Noting the poor record of achieving goals set out in the area of health, she said: “One of our biggest difficulties to date has been a failure to implement health policy. Sustained failure to implement policy, especially where policy has been given the strength of law, is bad for those individuals who do not get their entitlements; but it is also bad for us as a society.”

Health policy regarding the provision of long-stay care for older people was given legal expression within the Health Act of 1970. It created a legal entitlement for people to be provided with “in-patient services”, including nursing home care. But as O’Reilly pointed out, between 1970 and 2009 that policy in very many cases was not implemented. “I am not in any way convinced that this long-running failure had anything to do with uncertainty in the law or with any confusion as to what the State’s commitment was.

“As evidenced by the complaints dealt with by my office, this was a wilful and knowing disregard for policy and more importantly for the law, on the part of the State’s health authorities”, she said.

Such blatant disregard for policy and the law, repeated to a greater or lesser degree in other instances, goes some way to explaining today’s bureaucratic culture around health. It also helps explain the incredible inertia and repeated failure to change when the health boards became the HSE in 2005.

With such a long-standing level of endemic frustration of policy implementation – one of which Sir Humphrey in Yes Minister would have been very proud – perhaps it was naive to believe meaningful change was possible.

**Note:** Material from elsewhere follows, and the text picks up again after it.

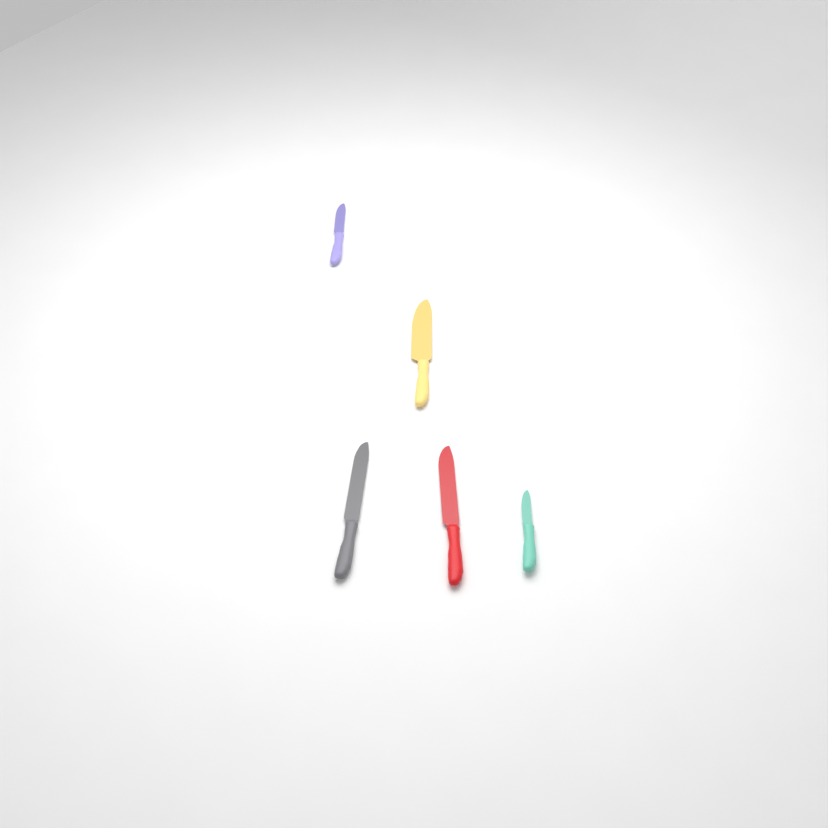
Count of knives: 5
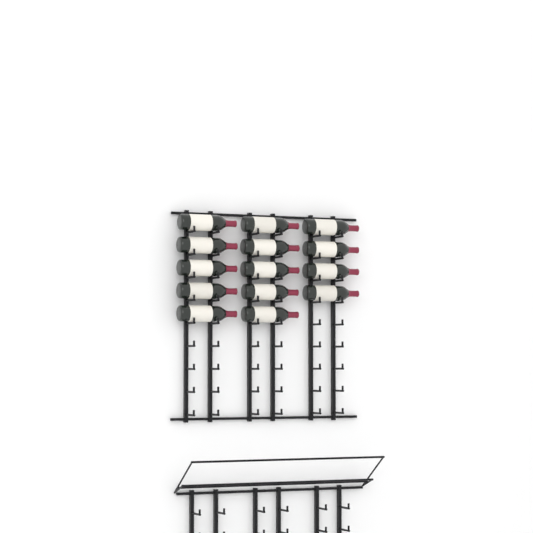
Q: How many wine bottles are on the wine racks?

The recent health budget announcement contained another depressing example of the mandarins’ dead hand. Reference pricing and generic substitution of drugs as a means of reducing the State’s massive drugs bill was first proposed by Mary Harney in her budget speech in 2009. “It is my intention to bring forward legislation on this subject during 2010 for the earliest possible implementation,” she said. Fast forward to last week’s budget statement by Minister of State at the Department of Health Róisín Shortall: “This (2012) legislation will introduce a system of reference pricing and generic substitution for drugs prescribed under the GMS(General Medical Services) and community drug schemes. These reforms will promote price competition among suppliers and ensure that lower prices are paid for these medicines resulting in significant savings for taxpayers and patients.”

If the “Yes Ministers” in the Department of Health were up to scratch, then this legislation would have been published before Harney left office and there would have been some definite savings figures to apply to the full year estimates for 2012. Even though the State is in the worst financial crisis in its history, the mandarins have been unable to progress the issue for two whole years.

All of which leads to the question: what model of healthcare should be adopted in the future? Whatever model is followed will reflect the kind of society we want to be. And a good place to start is to be mindful of the failures of the past.

A knee-jerk reaction would probably include privatisation of the health system. It is a road followed by the previous government with mixed results. But there is public ambivalence about the relationship with the public health system: on the one hand the HSE is subject to a great deal of criticism, while at the same time the public demonstrates openly its wish to hold on to existing hospitals, nursing homes and health centres.

The Ombudsman argues that the HSE and the health boards have not had a fair chance to deliver an acceptable public service. Her patience with the public health system is admirable, and consistent with her role as Ombudsman for the public service. But what she didn’t say but might have is: it is time that policymakers in the Department of Health replace their stifling modus operandi of the past with a commitment to openness.

Honesty about the specific nature of the present health service cuts would be a good starting point.